Content revision data
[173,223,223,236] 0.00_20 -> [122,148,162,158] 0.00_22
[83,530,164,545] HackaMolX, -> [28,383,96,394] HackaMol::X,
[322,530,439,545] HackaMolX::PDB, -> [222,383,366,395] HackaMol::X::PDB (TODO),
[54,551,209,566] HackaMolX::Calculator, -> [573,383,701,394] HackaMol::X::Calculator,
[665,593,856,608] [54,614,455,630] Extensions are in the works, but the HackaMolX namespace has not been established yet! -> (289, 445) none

=== Problem ===
Repeat the records exactly, leaving out none of them.

=== Response to this task ===
[173,223,223,236] 0.00_20 -> [122,148,162,158] 0.00_22
[83,530,164,545] HackaMolX, -> [28,383,96,394] HackaMol::X,
[322,530,439,545] HackaMolX::PDB, -> [222,383,366,395] HackaMol::X::PDB (TODO),
[54,551,209,566] HackaMolX::Calculator, -> [573,383,701,394] HackaMol::X::Calculator,
[665,593,856,608] [54,614,455,630] Extensions are in the works, but the HackaMolX namespace has not been established yet! -> (289, 445) none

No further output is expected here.